Extracted page text
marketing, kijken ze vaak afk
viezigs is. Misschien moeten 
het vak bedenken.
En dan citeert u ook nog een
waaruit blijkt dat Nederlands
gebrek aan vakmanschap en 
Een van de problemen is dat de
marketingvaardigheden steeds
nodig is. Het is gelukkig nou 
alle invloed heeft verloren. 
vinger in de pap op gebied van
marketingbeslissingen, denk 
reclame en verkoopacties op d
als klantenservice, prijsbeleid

* _EXERCISE GOAL_: Can you transcribe every line of the rows above, keeping each line unchanged?

* _RESULT FOR THIS TASK_:
marketing, kijken ze vaak afk
viezigs is. Misschien moeten 
het vak bedenken.
En dan citeert u ook nog een
waaruit blijkt dat Nederlands
gebrek aan vakmanschap en 
Een van de problemen is dat de
marketingvaardigheden steeds
nodig is. Het is gelukkig nou 
alle invloed heeft verloren. 
vinger in de pap op gebied van
marketingbeslissingen, denk 
reclame en verkoopacties op d
als klantenservice, prijsbeleid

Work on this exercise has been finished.